=== TASK INPUTS ===

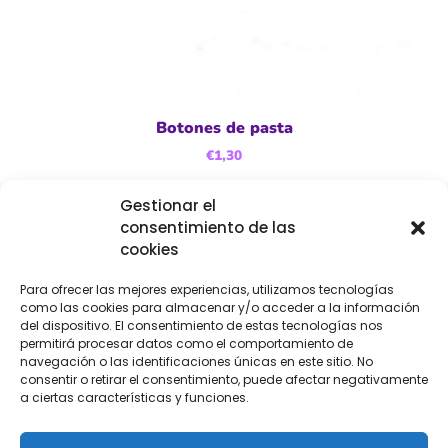
Botones de pasta
€
1,30
Gestionar el
Seleccionar opciones
consentimiento de las
cookies
Para ofrecer las mejores experiencias, utilizamos tecnologías
como las cookies para almacenar y/o acceder a la información
del dispositivo. El consentimiento de estas tecnologías nos
permitirá procesar datos como el comportamiento de
navegación o las identificaciones únicas en este sitio. No
consentir o retirar el consentimiento, puede afectar negativamente
a ciertas características y funciones.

===

- [ACTIVITY]
Leave out the pictures and return the listing exactly.

- [OUTPUT FOR THIS EXERCISE]
Botones de pasta
€
1,30
Gestionar el
Seleccionar opciones
consentimiento de las
cookies
Para ofrecer las mejores experiencias, utilizamos tecnologías
como las cookies para almacenar y/o acceder a la información
del dispositivo. El consentimiento de estas tecnologías nos
permitirá procesar datos como el comportamiento de
navegación o las identificaciones únicas en este sitio. No
consentir o retirar el consentimiento, puede afectar negativamente
a ciertas características y funciones.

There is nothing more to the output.